Roche deal fails to Repare the licensing scene
Few sizeable transactions have emerged so far this year, with small licensing deals looking like the norm.
Roche’s move for Repare Therapeutics’ cancer candidate camonsertib earlier this month was quickly eclipsed by Bristol Myers Squibb’s $4.1bn purchase of Turning Point and the Asco meeting. However, the $125m signing fee that Repare received was the fourth-largest up-front payment that 2022 has seen so far, according to an analysis by Evaluate Vantage.
The biggest was the $300m that Gilead handed over to Dragonfly, showing how this year has yet to see a really sizeable "blockbuster" licensing transaction, based on the up-front sums at least. The acquisition scene has also been quiet, and it does not look like licensing is picking up the slack.
Going early and small is perhaps a sign of the times, as biopharma waits for tumbling valuations to hit a floor. Even the once-hot area of gene editing does not seem to be able to command big bucks any longer: just outside the top 10 are Sarepta’s deal with Genedit and Bayer’s tie-up with the next-gen Crispr player Mammoth, at $57m and $40m respectively.
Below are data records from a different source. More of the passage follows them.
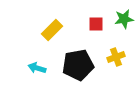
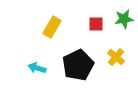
yellow rectangle: moved 3 px up; rotated 15 degrees counterclockwise
yellow cross: rotated 30 degrees counterclockwise
black pentagon: rotated 16 degrees counterclockwise
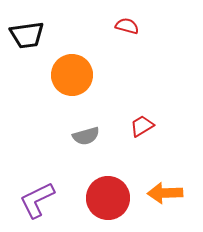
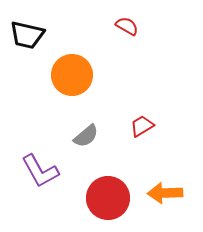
red semicircle: rotated 15 degrees clockwise
black trapezoid: rotated 21 degrees clockwise
gray semicircle: rotated 24 degrees counterclockwise
purple L-shape: moved 3 px right, 29 px up; rotated 93 degrees counterclockwise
By putting on lots of small bets, big pharma is hoping to make something stick. And, in any case, paying out more for late-stage assets does not guarantee success. This was neatly illustrated by Novartis, which opted to license Molecular Partners’ Covid project ensovibep, paying this year's second-largest up-front just months before the FDA asked for a phase 3 study to support emergency use authorisation.
|Top 10 licensing deals of 2022 so far*|
|Licenser||Deal partner||Up-front value||Total value||Details|
|Gilead||Dragonfly||$300m||Undisclosed||Gilead to develop DF7001, a 5T4-targeting NK cell engager for solid tumours, plus options on additional programmes|
|Novartis||Molecular Partners||$162m (Sfr150m)||Undisclosed||Novartis to develop ensovibep as Covid therapy|
|Sanofi||IGM Biosciences||$150m||$6.2bn||Collaboration on IgM antibody agonists against 3 oncology targets and 3 immunology/inflammation targets|
|Roche||Repare Therapeutics||$125m||$1.3bn||Roche to develop camonsertib, ATR inhibitor, in cancer|
|Bristol Myers Squibb||Century Therapeutics||$100m (plus $50m equity)||$3.2bn||Collaboration on up to 4 iPSC-derived NK/T-cell programmes in cancer|
|Sanofi||Exscientia||$100m||$5.3bn||Collaboration on 15 novel small molecules for cancer/immunology using Exscientia's AI tech|
|Bristol Myers Squibb||Bridgebio||$90m||$905m||Bristol to develop BBP-398, a Shp2 inhibitor, in cancer|
|Pfizer||Biontech||$75m (plus $150m equity)||$425m||Collaboration on mRNA-based shingles vaccine|
|Sanofi||ABL Bio||$75m||$1.1bn||Collaboration on ABL301, bispecific antibody targeting alpha-synuclein and IGF1R, in Parkinson's|
|Acadia Pharmaceuticals||Stoke Therapeutics||$60m||$967m||Collaboration on RNA-based medicines for neurodevelopmental diseases|
|*As of June 14, 2022; Source: Evaluate Pharma & company announcements.|
In the wake of some expensive M&A moves that are looking like flops, Gilead is perhaps treading more cautiously now. Still, the deal over Dragonfly’s preclinical NK cell engager DF7001 is far from cheap.
Sanofi, meanwhile, has stepped up its deal-making activity, appearing three times in the table above. The French group has had limited success from its M&A efforts so far, although it still seems keen to put the cash from its Regeneron stake sale to work.
Combo, not mono?
As for Roche, it is now in charge of camonsertib (RP-3500), a small-molecule ATR inhibitor being tested in cancers with synthetic lethal genomic alterations.
Camonsertib monotherapy has failed to impress, but Stifel analysts have noted that a combination with Parp inhibitors could provide a path forward – adding that Roche has presumably seen combo data.
At least the deal is relatively affordable from Roche’s standpoint, and hefty milestones will only kick in if camonsertib defies expectations and becomes a success.
Bristol Myers Squibb has been similarly cautious in its step into Shp2 inhibition, another mechanism that has so far failed to live up to expectations.
In cases such as these, perhaps small and early is the sensible way to go.